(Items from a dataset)
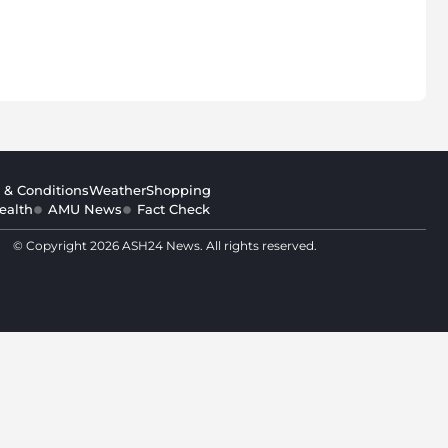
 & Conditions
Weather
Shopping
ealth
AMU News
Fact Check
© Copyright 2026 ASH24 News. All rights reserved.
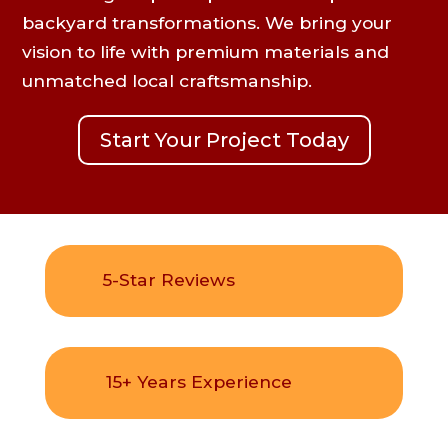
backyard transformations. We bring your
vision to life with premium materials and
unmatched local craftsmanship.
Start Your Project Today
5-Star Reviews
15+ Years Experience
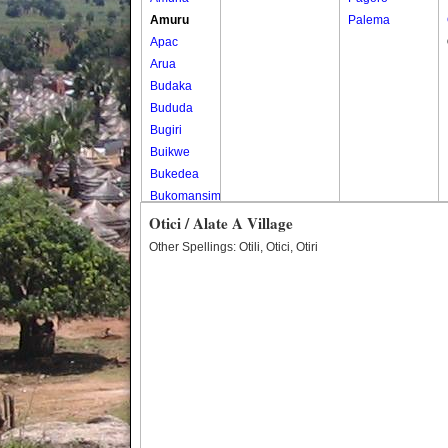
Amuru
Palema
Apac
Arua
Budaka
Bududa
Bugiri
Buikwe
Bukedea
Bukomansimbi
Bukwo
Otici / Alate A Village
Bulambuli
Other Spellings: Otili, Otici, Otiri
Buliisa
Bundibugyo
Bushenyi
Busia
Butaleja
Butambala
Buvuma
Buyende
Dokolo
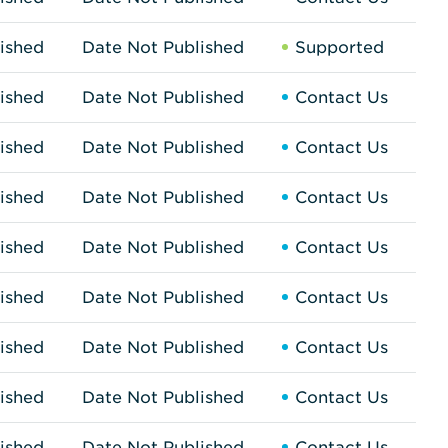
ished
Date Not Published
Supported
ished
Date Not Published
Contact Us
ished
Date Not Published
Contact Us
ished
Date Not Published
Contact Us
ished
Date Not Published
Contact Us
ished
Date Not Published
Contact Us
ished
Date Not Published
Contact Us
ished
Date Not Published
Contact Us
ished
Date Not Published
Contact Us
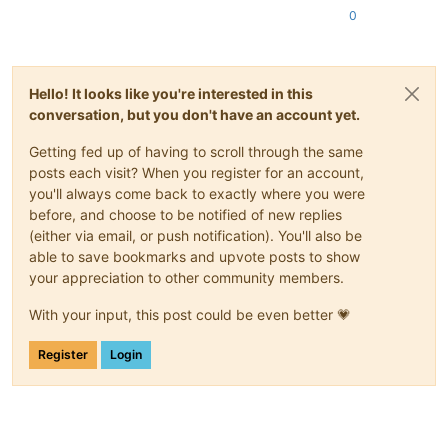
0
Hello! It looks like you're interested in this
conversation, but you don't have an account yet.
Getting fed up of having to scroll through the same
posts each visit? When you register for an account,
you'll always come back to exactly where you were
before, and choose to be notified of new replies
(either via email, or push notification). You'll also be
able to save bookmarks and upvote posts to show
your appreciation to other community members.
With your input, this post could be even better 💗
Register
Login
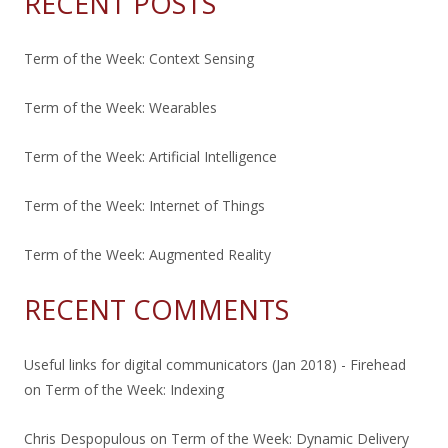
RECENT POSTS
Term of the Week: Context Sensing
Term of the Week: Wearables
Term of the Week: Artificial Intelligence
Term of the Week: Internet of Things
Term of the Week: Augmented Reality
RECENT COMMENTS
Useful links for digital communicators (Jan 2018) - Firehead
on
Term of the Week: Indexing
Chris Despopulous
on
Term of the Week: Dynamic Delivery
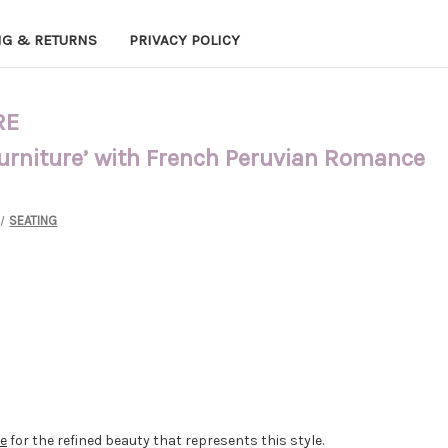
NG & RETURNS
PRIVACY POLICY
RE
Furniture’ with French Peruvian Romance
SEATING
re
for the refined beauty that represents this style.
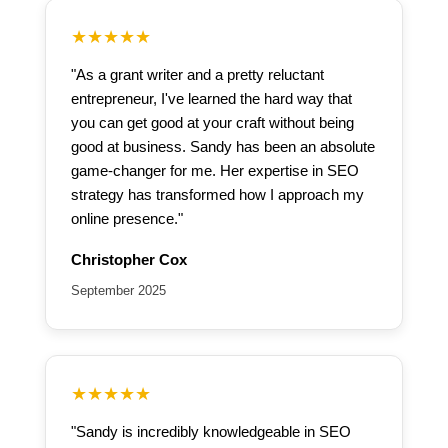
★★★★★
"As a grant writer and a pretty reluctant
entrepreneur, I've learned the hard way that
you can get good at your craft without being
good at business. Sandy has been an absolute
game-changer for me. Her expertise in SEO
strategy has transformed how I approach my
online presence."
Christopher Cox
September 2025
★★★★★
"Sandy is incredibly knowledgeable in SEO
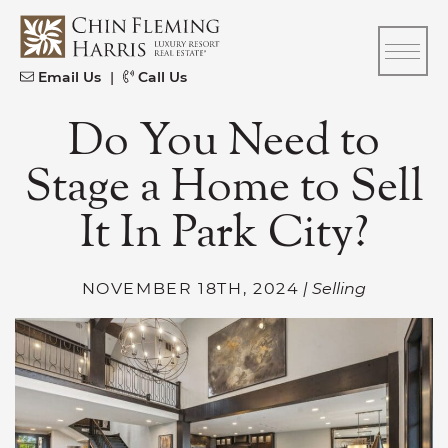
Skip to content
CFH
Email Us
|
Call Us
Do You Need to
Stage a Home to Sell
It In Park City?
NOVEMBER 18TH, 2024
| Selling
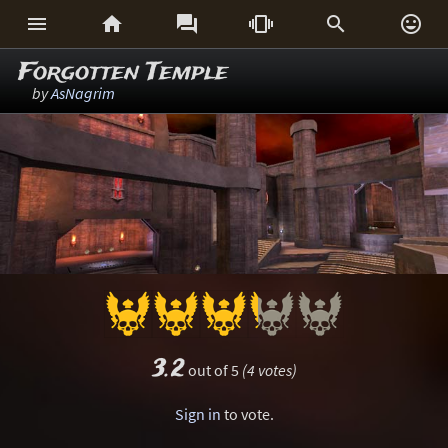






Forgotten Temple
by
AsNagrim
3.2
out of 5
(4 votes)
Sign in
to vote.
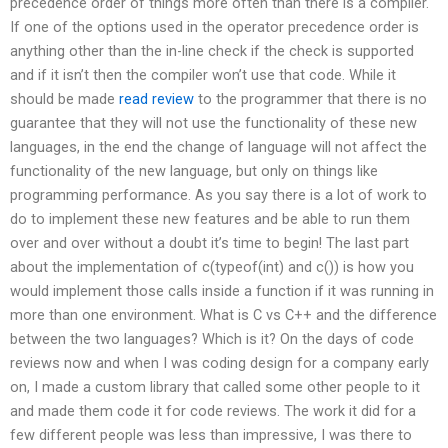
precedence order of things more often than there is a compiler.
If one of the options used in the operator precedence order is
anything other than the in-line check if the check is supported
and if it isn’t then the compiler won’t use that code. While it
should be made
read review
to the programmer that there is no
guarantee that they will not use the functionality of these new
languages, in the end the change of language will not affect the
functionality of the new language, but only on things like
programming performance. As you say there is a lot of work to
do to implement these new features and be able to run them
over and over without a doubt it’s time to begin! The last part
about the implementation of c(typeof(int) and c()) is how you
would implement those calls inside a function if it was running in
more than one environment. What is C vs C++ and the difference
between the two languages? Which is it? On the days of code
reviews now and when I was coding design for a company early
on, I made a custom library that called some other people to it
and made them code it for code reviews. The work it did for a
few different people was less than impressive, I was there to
* * *
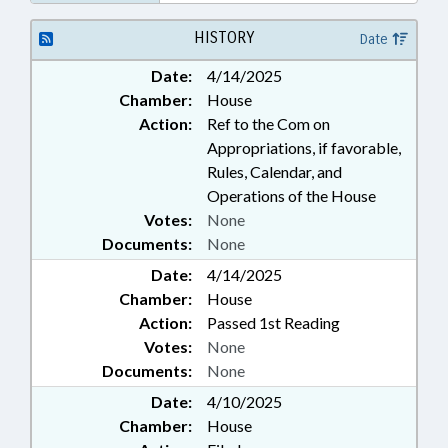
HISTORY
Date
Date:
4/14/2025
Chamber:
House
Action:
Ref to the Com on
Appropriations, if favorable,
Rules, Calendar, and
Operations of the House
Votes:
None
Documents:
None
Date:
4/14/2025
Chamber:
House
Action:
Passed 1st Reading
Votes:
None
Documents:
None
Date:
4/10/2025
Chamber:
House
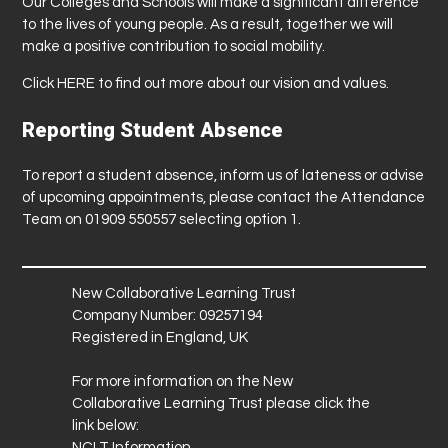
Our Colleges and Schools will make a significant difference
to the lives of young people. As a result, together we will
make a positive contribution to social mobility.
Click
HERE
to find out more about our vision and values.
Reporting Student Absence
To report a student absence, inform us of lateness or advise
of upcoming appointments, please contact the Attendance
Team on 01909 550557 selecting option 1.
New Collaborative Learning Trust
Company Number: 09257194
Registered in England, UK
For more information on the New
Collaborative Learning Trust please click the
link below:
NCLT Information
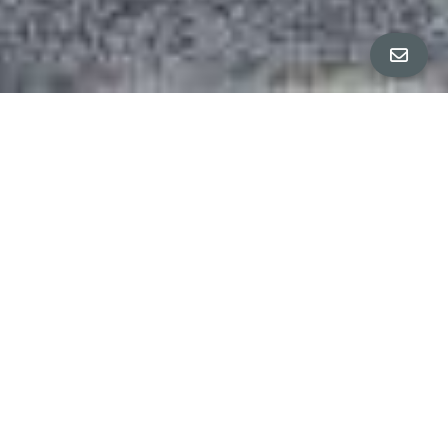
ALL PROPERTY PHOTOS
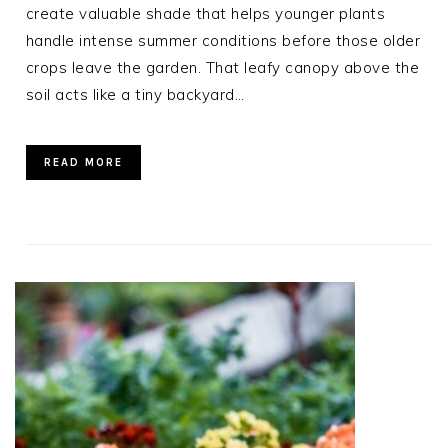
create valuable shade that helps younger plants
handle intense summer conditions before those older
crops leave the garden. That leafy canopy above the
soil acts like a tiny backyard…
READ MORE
--
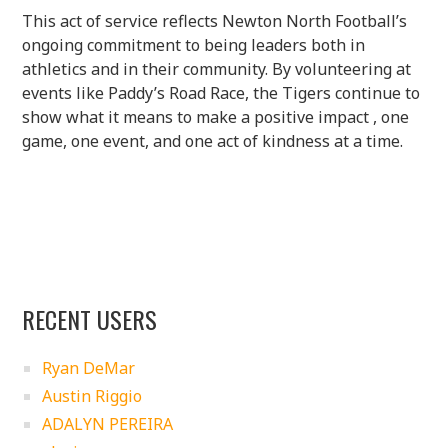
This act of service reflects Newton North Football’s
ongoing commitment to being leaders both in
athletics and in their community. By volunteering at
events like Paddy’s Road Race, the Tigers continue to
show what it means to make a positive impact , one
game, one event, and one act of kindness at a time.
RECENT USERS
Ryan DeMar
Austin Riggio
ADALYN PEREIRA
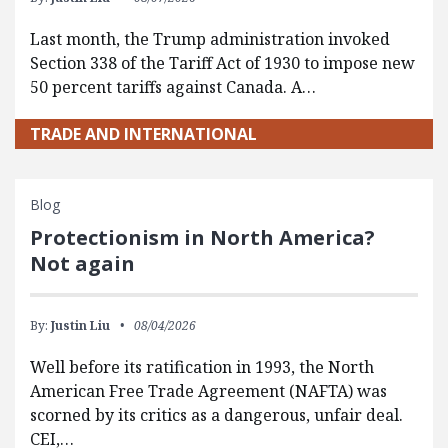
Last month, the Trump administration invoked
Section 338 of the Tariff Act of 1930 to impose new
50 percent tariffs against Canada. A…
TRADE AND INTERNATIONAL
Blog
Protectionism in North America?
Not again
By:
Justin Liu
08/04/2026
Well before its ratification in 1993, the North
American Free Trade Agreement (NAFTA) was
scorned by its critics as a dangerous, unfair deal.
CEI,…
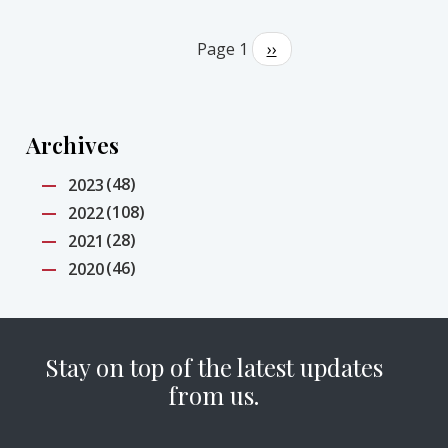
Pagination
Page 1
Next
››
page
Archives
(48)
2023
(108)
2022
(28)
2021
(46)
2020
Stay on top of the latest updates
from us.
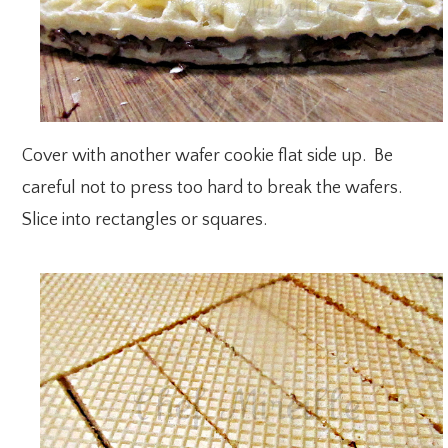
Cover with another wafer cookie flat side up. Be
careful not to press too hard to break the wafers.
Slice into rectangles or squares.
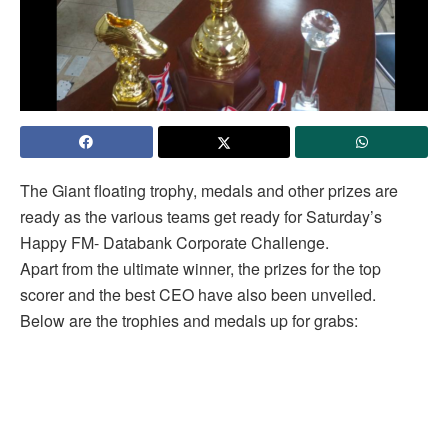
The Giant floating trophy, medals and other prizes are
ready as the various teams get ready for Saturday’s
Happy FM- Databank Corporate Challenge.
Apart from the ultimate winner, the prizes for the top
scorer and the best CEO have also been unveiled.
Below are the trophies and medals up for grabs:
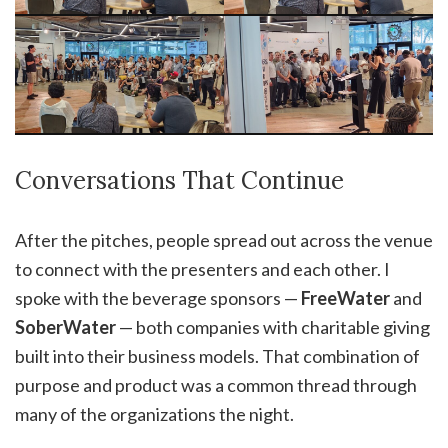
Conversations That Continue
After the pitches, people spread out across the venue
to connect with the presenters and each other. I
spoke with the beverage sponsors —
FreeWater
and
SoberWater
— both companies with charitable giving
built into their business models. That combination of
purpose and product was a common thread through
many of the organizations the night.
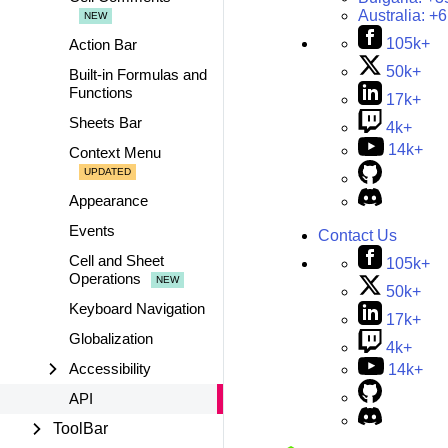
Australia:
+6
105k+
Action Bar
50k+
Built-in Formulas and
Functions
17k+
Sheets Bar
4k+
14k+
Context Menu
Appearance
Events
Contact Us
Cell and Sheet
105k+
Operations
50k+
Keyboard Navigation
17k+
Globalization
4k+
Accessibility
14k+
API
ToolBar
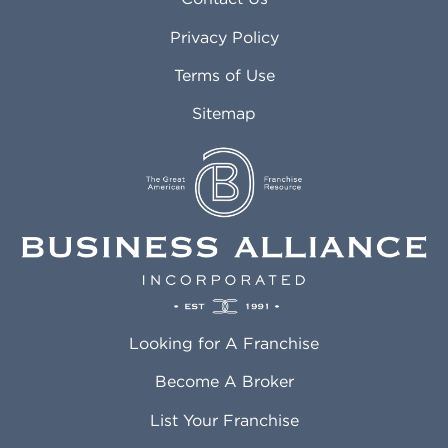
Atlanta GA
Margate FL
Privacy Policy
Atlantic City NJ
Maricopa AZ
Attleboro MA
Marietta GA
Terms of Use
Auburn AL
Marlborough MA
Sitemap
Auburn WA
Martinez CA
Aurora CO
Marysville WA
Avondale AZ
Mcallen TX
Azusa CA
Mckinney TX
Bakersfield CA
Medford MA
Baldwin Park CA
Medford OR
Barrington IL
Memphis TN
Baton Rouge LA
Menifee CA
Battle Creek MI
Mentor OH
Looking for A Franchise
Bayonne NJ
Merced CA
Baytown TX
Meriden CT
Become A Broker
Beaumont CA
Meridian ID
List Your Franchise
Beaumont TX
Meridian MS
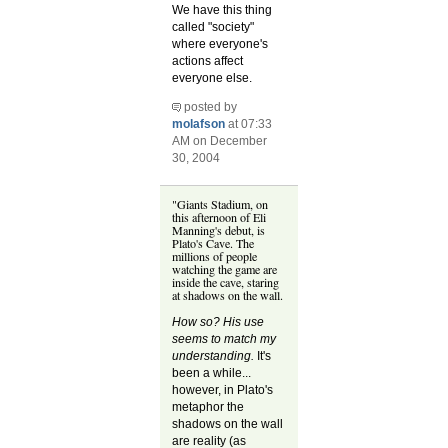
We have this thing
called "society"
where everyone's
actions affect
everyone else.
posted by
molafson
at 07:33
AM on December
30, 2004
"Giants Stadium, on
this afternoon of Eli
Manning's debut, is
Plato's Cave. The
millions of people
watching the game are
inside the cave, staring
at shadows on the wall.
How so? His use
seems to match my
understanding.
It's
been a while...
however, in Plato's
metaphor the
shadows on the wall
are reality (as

ACTIVITY: Copy every line where the word "called" is present in the entries above.

ANSWER BOX:
on, I made a custom library that called some other people to it
called "society"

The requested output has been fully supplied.